Clarifying the Credit Crunch
What is a credit crunch?
Basically, it's a crisis caused
by banks being too nervous to lend money to customers and to each
other. Where they will lend, they charge higher rates of interest to
cover their risk that then leads to more expensive mortgages, dearer
credit cards, etc. Not good news for consumers!
What caused it recently?
Years
of debatable lending resulted in a huge debt mountain as people
borrowed cheap money and ploughed it into property. Lenders were free
with their funds, especially in the US, where billions of dollars of
mortgages were sold to people with weak credit ratings.
This worked
well when interest rates were low, but as they began to rise, US house
prices started to fall and borrowers began to default on their mortgage
payments sparking trouble for everyone.
How did it turn global?
The
way the debt was sold on to investors gave the crisis global
significance as the US banking sector sold mortgage-backed securities
on to hedge funds and investment banks who decided they were a great
way to generate high returns. When borrowers started to default on
their loans, the value of these investments plummeted resulting in huge
losses for banks globally.
How did this affect the UK?
Many
UK banks had invested large sums in sub-prime backed investments and
have had to write off billions of pounds in losses. But it got worse.

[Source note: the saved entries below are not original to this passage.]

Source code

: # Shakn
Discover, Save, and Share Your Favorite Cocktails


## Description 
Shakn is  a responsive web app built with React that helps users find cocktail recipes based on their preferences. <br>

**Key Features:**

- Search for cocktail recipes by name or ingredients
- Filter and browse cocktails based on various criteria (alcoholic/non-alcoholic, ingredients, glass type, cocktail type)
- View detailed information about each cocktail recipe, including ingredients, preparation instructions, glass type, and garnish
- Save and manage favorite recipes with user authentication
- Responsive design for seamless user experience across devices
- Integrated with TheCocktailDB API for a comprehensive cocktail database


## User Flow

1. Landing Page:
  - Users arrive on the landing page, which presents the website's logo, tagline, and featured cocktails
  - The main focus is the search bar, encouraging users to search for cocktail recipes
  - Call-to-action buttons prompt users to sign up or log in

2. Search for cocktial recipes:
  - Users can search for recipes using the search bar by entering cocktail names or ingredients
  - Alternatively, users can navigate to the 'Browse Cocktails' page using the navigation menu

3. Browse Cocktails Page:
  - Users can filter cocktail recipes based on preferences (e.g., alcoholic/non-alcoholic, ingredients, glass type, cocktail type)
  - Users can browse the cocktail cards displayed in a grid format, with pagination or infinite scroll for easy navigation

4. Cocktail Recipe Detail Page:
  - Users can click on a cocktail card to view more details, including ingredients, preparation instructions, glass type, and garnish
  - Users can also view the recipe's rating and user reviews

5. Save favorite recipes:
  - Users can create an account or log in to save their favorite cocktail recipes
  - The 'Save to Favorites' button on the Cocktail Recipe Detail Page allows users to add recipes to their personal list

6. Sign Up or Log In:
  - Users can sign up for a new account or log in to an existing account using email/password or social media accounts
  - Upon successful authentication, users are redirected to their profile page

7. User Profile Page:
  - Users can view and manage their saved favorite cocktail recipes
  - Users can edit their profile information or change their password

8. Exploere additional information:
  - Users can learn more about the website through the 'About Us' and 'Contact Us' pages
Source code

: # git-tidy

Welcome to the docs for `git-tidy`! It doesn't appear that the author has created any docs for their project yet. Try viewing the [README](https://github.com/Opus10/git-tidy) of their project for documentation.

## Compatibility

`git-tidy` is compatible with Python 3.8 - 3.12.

Investors became nervous about buying any investment linked to
mortgages, no matter how high their quality.
As fear spread it
became impossible to sell these investments leaving a black hole in
many banks and building societies' finances. The result: a credit
crunch as lending dried up.
What has this meant for consumers?
Good
value mortgages have become more difficult to find as borrowing rates
have soared. Lenders have become more choosy about who they lend money
to by, for example, demanding bigger deposits.
Stock markets have
dropped dramatically as strife in the mortgage market has caused
confidence to plunge. That's been bad news for millions of us saving
into areas like pensions and ISAs.
Consumers and companies are folding under the forces of a collapsed
housing market, global credit crunch and the worst financial crisis
since the 1930s.The US recession, which started in December 2007, is
already the longest in 25 years. Consumers are looking for guidance on
surviving this crisis and how to save for their futures.